В столицу мы въезжали в сумерках, и прикашливающий управляющий сам общался с солдатами на заставе, сам пояснял дорогу к усадьбе и лишь у самых ворот повернулся ко мне.

Опять-таки спасибо вуали – мое остолбенение не так бросается в глаза. Это не дом, это Усадьба. Вот так, с прописной буквы и на Вы. Три этажа, уходящие в небо, колоннада, увенчанная портиком, имперские бело-желтые цвета, крыльцо на пару десятков ступеней, участок земли вокруг. И мы с Петей могли бы здесь жить… Ну не сразу, после определенных событий, и, если бы Петя не был столь общителен с сослуживцами, этот дворец мог бы стать моим. Ближе к пенсии я смогла бы тут гулять, ухаживать за садом, принимать гостей… отстреливаться от революционеров… К черту, пусть все идет, как идет.

Меня подвезли к парадному крыльцу и тут я почувствовала свое полное ничтожество на фоне великолепия ливреи дворецкого и двух лакеев.

– Алексей Трифоныч, это вдова Петра Николаевича, графиня Ксения Александровна. Поживет тут пока. – снедаемый приступами кашля выдавил управляющий.

– Проходите, Ваше Сиятельство, жалость-то какая, что так свиделись. – чопорно ответил почти двухметрового роста жилистый старик.

Мои вещи как-то сами собой исчезли на просторах дома, и я едва успела им вслед попросить не распаковывать пока багаж.

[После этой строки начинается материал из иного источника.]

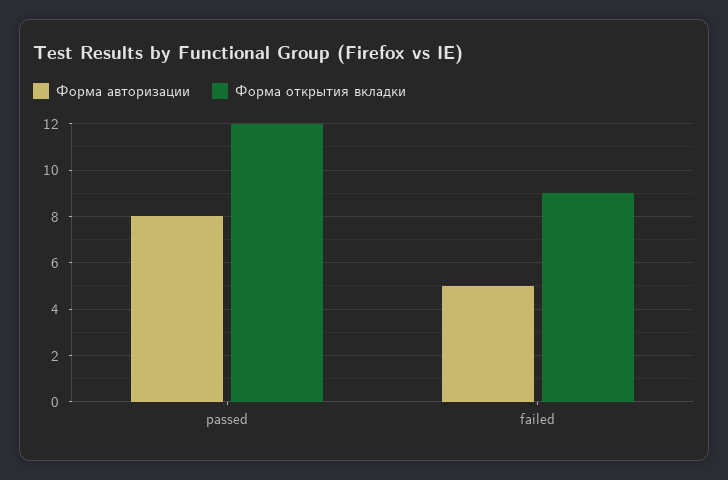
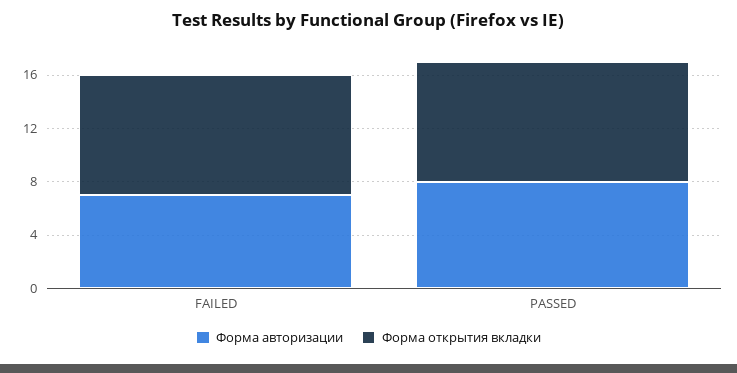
Форма открытия вкладки, passed: 12 -> 9
Форма авторизации, failed: 5 -> 7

Я не буду описывать жилище Татищевых, потому что в мое время так выглядят богатые музеи. Если коротко – то там было все – высоченные потолки, огромные люстры, мраморная лестница с вазонами, столовая человек на 30 – и это лишь Малая, библиотека с этой самой стремянкой, диваны, обитые бархатом, семейные портреты на стенах, камин, куда можно заходить в полный рост. Что ни вспомни из учебника искусствоведения – все есть. Пока только привидения не попадались. Мебель почти вся покрыта чехлами в отсутствие владельцев, так что судорожно обживали помещения только для меня – столовую, библиотеку, спальню (с ванной). Как в фильме ужасов первый ужин – я одна в сумрачной столовой при одном подсвечнике ем пирог. Стол уходит во тьму, но застелен крахмальной хрусткой скатертью с вышитой монограммой Т.

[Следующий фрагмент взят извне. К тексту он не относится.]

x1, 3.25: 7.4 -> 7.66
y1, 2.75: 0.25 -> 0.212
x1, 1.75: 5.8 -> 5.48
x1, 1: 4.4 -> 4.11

Прислуга еще чудесатее, чем в Вичуге. Во-первых, я не понимаю, сколько людей в доме, а дворецкий особо не распространяется. В основном вообще никого не вижу, но иногда слышу шорохи, шаги и тихие разговоры. На меня ходят смотреть экскурсиями, так что самое ценное приходится спрятать в сумочку и все время носить с собой.

* * *

Единственный раз я заслужила некое подобие тепла от Алексея Трифоновича, когда попросила рассказать о портретах. После четвертого комплекта предков я сбилась, и просто шла, и кивала, рассматривая потемневшие лики. В пышных париках, золоченых мундирах, в перьях и бриллиантах. Высокомерные, с гордой выправкой, казалось каждый предок с недоумением и брезгливостью спрашивает: «Кто ты и что тут делаешь? Тебе здесь не место». Но я пять лет в офисе продержалась, какие-то мертвецы уже задеть не смогут.

* * *

Через несколько дней горничные шептались, что Евлогин слег с горячкой и уже не поднялся. И вот стоило это молодой жизни? Прислуга начала поговаривать насчет новой графини, что мужики рядом так и мрут. Лакеи забыли дорогу к моим покоям, а для прогулок стали выделять старого горбатого кучера Мефодия. И я даже не упоминаю, что лошадь явно запомнила Бородинское сражение. Впрочем, это меня явно не касалось, так как в случае чего решать все проблемы кучеру, но сам факт… На улицах иногда попадались трупы лошадей, ибо службу эвакуации с ломовыми тарифами придумали не в двухтысячных.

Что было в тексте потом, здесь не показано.